As a pioneer woman in the Australian tax profession, Pat has a long and proud practice of helping to employ and develop other young women pursuing a career in tax and accounting.

“When I started my firm, I did always look for female accountants,” she says.

“They were hard to find in the beginning, but the numbers gradually increased. I also noticed when I did an analysis of my practice, I had a larger proportion of female clients than most practices, because of course they found it easier to communicate with a woman than with a man.”

In the 70s, she remembers advertising an open position for an accountant and encountering an unexpected hiring roadblock.

“Because my name is Pat, some people assume it's Patrick. I had one fellow who said, ‘Oh no, I can't come for the interview because I couldn't possibly work for a female.’ In fact, that same person eventually became a member of the tax discussion group I'm in. He knew who I was and I knew who he was, but we never discussed it,” she laughs.

Growing a business and owning your work

Pat sold her practice around 20 years ago, and now keeps a handful of long-term clients — the ones who wouldn’t let her retire. The staffing concerns involved in running a large practice are one thing she won’t miss and, having started her career in the days of typewriters and carbon paper, she has embraced the role of technology in enabling her to now manage her work more effectively herself.

"I went from being a one-person practice to then expanding — employing staff, taking on a partner and expanding even further. And then when I sold the practice, I went back to being a one-person practice,” she says.

“It's been a breeze not to have staff. It's been a joy to do everything myself to know that everything that goes out the door is well-produced and I understand it. And if there's a mistake in it, well, it's my responsibility. Because of the changes in technology, you can do it much more simply... technology has enabled me to do everything myself.”

Active and always developing

And when Pat says everything, she means everything.  Aside from keeping up with her client obligations, Pat is an active member of the Joint Tax Planning Discussion Group No. 6, which she joined around 50 years ago when it was named the Tax and Estate Planning Discussion Group No. 6. Although originally from Melbourne, she now lives in WA and joins the group online.

She also remains active in professional development events, attending the Rottnest Tax Retreat as recently as last year. Throughout her career, she has presented at many events Australia-wide and served on committees for both The Tax Institute and the Institute of Chartered Accountants. In fact, her speaking career began right here, with The Tax Institute.

“The very first seminar I gave was for The Tax Institute,” Pat remembers. 

“They asked me to speak on the subject of contractors and consultants. I'd never spoken to an audience before that, so I prepared my paper and there I was in the auditorium and there were about 200 delegates there, which was pretty scary.

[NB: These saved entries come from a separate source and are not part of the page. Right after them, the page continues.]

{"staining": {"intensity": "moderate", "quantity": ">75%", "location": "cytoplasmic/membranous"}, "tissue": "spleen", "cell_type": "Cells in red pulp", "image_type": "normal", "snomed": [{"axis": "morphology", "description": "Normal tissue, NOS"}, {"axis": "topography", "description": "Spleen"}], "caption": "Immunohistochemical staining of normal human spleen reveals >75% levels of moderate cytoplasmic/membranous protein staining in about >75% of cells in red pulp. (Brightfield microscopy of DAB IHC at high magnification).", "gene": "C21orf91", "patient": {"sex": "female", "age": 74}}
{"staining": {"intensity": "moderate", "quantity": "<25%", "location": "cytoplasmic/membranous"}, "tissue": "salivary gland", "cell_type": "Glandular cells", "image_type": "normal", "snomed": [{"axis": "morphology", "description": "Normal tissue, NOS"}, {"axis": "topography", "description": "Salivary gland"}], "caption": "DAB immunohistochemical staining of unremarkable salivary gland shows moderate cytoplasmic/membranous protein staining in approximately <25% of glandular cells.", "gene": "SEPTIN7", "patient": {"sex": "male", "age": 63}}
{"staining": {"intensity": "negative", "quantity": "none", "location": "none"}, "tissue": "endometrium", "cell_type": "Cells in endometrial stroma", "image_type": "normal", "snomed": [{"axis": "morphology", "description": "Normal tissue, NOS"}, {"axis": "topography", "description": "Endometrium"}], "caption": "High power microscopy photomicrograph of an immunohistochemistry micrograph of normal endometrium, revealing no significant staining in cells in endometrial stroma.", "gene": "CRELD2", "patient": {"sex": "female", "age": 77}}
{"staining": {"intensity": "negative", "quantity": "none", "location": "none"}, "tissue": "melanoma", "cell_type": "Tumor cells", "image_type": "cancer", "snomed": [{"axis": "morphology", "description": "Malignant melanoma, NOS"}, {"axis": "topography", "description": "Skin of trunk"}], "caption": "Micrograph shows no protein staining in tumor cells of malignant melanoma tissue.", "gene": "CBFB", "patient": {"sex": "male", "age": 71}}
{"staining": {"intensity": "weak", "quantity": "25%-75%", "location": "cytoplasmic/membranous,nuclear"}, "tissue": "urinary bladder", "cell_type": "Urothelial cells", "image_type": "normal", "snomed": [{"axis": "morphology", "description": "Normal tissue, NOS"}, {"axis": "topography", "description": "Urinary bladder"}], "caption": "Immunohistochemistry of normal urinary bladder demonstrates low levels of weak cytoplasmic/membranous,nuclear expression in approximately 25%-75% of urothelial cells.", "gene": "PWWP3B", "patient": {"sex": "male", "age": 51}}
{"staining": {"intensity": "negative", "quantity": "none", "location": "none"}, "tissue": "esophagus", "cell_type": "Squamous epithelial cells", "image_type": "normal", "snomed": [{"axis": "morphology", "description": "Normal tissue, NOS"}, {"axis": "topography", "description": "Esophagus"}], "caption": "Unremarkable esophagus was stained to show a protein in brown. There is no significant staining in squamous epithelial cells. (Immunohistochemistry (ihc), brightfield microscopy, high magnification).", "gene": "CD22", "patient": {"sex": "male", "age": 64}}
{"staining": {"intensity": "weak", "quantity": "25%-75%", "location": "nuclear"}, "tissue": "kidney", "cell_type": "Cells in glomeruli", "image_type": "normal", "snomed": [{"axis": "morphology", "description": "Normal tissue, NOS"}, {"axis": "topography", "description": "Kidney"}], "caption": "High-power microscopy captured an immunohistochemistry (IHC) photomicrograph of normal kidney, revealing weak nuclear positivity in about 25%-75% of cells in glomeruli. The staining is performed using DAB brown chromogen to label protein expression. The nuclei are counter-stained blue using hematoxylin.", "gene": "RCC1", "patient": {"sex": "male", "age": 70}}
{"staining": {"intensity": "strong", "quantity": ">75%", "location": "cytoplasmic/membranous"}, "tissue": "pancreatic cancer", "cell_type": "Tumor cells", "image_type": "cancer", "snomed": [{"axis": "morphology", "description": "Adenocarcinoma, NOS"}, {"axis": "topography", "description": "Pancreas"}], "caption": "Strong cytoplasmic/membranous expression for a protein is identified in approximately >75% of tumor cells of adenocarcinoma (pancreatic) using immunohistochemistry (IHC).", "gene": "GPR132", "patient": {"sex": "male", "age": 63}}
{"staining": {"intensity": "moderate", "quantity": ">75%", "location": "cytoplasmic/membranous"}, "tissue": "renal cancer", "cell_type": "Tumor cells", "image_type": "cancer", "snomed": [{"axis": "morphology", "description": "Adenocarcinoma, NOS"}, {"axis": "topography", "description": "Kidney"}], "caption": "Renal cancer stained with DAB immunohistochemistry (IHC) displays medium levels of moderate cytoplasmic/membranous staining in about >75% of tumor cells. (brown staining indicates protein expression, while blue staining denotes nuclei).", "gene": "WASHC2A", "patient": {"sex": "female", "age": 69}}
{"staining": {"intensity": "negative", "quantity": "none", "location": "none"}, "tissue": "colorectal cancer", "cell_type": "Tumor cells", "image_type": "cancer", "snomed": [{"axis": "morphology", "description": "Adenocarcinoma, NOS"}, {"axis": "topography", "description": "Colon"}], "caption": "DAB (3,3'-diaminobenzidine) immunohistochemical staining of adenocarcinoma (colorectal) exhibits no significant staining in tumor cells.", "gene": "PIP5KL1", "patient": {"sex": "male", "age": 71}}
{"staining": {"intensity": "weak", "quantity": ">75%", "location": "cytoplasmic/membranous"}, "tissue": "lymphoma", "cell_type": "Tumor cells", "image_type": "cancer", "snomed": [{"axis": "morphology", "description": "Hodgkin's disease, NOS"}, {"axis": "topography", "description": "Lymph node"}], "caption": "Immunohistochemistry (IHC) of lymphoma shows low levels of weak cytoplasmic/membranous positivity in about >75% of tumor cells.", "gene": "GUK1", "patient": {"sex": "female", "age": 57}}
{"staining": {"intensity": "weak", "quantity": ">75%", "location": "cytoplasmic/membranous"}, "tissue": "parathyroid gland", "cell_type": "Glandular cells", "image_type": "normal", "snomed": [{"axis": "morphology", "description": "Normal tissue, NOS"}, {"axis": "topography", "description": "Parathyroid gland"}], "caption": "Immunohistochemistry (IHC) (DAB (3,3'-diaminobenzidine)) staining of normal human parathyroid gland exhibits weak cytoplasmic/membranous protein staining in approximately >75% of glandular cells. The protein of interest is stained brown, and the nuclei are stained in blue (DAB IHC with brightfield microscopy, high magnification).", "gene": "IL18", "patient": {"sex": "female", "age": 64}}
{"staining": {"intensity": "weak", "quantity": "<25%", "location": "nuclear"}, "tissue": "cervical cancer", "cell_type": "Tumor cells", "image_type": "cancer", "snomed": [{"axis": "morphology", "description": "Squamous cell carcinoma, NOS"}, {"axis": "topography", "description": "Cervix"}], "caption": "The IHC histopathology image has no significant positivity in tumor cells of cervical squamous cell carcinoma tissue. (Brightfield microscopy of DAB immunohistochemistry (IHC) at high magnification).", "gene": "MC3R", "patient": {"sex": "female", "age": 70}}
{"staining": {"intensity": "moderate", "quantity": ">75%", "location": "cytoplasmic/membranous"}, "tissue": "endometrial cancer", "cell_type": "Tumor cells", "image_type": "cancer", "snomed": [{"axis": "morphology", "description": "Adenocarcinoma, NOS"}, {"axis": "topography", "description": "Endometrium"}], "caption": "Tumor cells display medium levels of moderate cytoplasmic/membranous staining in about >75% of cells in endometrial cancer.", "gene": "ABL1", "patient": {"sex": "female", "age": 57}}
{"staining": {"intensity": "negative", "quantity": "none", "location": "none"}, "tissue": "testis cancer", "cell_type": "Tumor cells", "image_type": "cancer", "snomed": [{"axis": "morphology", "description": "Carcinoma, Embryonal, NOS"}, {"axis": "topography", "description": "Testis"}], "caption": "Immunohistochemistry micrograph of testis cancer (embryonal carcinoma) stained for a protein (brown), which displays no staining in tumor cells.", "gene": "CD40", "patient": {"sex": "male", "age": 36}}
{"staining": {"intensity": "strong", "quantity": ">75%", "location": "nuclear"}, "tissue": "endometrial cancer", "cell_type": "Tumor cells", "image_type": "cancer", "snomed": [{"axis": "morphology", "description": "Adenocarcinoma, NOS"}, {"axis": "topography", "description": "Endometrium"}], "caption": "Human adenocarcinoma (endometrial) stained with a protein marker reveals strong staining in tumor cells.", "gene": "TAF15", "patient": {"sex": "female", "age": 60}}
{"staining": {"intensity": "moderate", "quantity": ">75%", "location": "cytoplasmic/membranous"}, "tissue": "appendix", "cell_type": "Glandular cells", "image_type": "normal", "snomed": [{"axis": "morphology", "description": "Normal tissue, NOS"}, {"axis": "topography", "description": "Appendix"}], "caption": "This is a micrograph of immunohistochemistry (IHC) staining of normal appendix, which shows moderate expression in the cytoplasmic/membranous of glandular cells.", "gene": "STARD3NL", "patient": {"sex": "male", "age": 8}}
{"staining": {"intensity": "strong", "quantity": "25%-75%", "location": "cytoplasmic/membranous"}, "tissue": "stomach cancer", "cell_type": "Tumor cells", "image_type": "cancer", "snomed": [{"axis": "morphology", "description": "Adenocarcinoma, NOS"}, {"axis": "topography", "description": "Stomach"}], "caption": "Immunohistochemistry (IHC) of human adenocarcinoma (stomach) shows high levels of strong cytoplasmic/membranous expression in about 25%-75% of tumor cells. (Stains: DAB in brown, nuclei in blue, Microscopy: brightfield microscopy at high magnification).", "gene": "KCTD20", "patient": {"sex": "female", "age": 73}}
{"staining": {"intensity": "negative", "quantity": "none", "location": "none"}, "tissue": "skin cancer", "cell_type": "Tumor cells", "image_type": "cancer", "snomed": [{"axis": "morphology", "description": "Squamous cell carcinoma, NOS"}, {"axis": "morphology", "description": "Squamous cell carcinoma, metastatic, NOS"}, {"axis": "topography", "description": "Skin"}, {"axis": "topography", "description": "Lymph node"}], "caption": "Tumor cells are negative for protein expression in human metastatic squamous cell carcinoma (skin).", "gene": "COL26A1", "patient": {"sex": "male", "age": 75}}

But it launched me on my side career of speaking to audiences and I enjoyed that in the end.”

Pat regularly keeps up to date with the changing tax landscape through resources such as the Institute’s TaxVine newsletter. 

“Particularly for professional development... I find The Tax Institute is better than a lot of the others for most of the resources,” she says.

Then and now: witnessing an evolving profession

As a long-time practitioner and member of more than half a century, Pat has seen much change come and go not only in the tax profession but in the Institute as well.

“One of the big differences is that when I first started out, you became like a GP, in that you covered all of the Tax Act and all of the intricacies. Whereas now, people tend to specialise in areas because it's far too complex to be across everything,” she says.

Pat reflects fondly on her time with the Institute and as part of a close community of like-minded professionals.

“Reflecting on my time with The Tax Institute, I think the most memorable were the early years. We were much more of a close-knit group and everybody knew everyone else with camaraderie,” she says.

“The other biggest challenge of my career involved working with the tax office, who can sometimes make things difficult. But whatever challenges come about, we always pushed through for our clients, and you could always reflect on these issues with other members of the Institute to understand as much as possible.” 

Although the Institute has grown since those early days and now has members all around the country – who you may not know by name – the camaraderie and focus on excellent development opportunities remain. Pat is still a current member of the Institute, and we are delighted to have such an inspiring practitioner in our community.